Let's Talk About It, DON'T RUN!

36 4 43
                                    

Begitu tiba di depan kelas 11 IPS 6, memang benar bahwa selama ini Bermuda salah menguntit Syifa. Dia harus segera meminta maaf kepada Tuhan sebab ia tak ubahnya seorang sesumbar yang yakin dengan dirinya padahal kenyataannya tidak demikan.

Bermuda menjaga jarak sekitar 5 meter dari pintu masuk. Ruangannya tidak begitu ramai, hanya terlihat sekitar 15 murid yang entah ke mana setengahnya. Manik matanya menelusuri bangku, meja, dan sekumpulan siswa siswi yang sibuk membersihkan kelas.

Ia semakin yakin ini adalah kelas Syifa karena Bermuda mengenali wajah siswa dengan kacamata besar, rambut keriting acak-acakan, raut wajah seperti orang mabuk sedang menjejalkan kemoceng ke tangan siswi berparas oriental dengan rambut hitam kecokelatan berjatuhan di atas bahu yang nampak kesal karena tangannya kotor.

Senyum geli terlukis di wajah Bermuda, tetapi segera pudar kala ia sadar bahwa Syifa tetap tak berada di sana, bahkan di tiap sudut kelas yang sudah diperiksa jawabannya nihil.

"Kamu Bermuda dari kelas IPA 2, kan?" suara yang terdengar dalam dan berwibawa itu mengacak fokus Bermuda, seorang lelaki dengan rambut cepak rapi dengan kulit sawo matang berdiri menyeringai ramah.

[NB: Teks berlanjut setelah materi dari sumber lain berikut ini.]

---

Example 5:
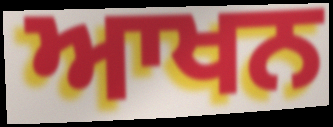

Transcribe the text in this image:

ਆਖਨ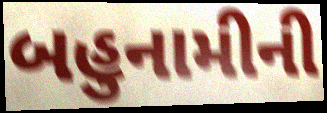
બહુનામીની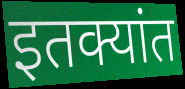
इतक्यांत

"Oh iya salam kenal, namamu?"

"Rully, aku ketua kelas dari IPS 6," jawab Rully seraya menjabat tangan Bermuda dengan erat—bukan jabat tangan yang sakit tetapi memiliki makna diplomatis.

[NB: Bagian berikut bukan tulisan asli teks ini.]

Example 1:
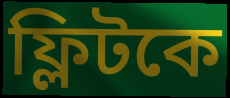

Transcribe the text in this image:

ফ্লিটকে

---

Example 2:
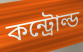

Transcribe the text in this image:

কন্ট্রোল্ড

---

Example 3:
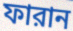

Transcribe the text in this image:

ফারান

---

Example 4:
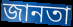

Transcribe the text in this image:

জানতা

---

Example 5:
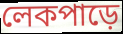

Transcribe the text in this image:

লেকপাড়ে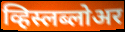
व्हिस्लब्लोअर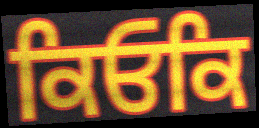
ਕਿਓਕਿ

"Dua hari lalu waktu kunjungan IPS 6 ke IPA 2, harus aku akui kalau keramahan yang ditunjukkan sama ketua kelas kalian ..."

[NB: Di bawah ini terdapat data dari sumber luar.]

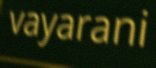
vayarani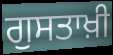
ਗੁਸਤਾਖ਼ੀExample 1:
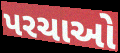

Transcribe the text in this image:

પરચાઓ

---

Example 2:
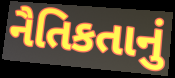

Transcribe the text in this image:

નૈતિકતાનું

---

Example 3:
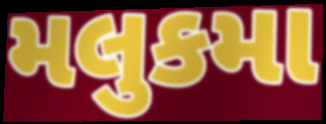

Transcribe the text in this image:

મલુકમા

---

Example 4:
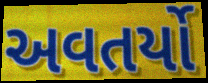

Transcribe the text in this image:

અવતર્યો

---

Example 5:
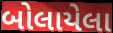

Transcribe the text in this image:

બોલાયેલાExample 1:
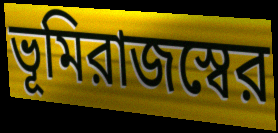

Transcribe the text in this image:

ভূমিরাজস্বের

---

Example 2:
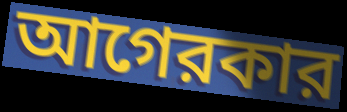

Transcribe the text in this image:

আগেরকার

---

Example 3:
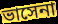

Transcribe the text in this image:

ভাসেনা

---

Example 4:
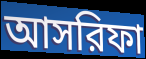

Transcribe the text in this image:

আসরিফা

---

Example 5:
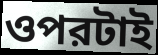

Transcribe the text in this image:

ওপরটাই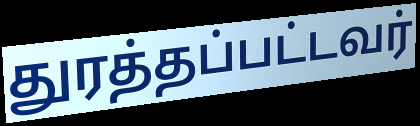
துரத்தப்பட்டவர்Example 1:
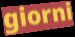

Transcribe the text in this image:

giorni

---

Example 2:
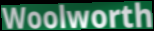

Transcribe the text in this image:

Woolworth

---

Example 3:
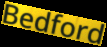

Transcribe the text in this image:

Bedford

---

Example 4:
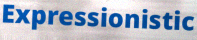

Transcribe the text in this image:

Expressionistic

"Ratih?" sambung Bermuda, Rully menjetikkan jarinya. Dasar lelaki, ingat wajah tetapi lupa nama.

"Rasanya enggak sopan kalau kalian kunjungan ke kelas IPS 6 tetapi tidak mendapatkan keramahan yang sama."

Bermuda mengangguk-angguk setuju, sementara wajah-wajah kegirangan kaum hawa dari kelas IPS lainnya tengah mengagumi si Tuan Muda dari jendela, tetapi Bermuda lagi-lagi tak acuh. Ia mendengarkan Rully yang memuji kelas yang dipimpin oleh Ratih, lelaki ini benar-benar cocok menjadi seorang diplomat atau politisi, kata-kata yang keluar dari mulutnya itu sangat hati-hati dan penuh retorik.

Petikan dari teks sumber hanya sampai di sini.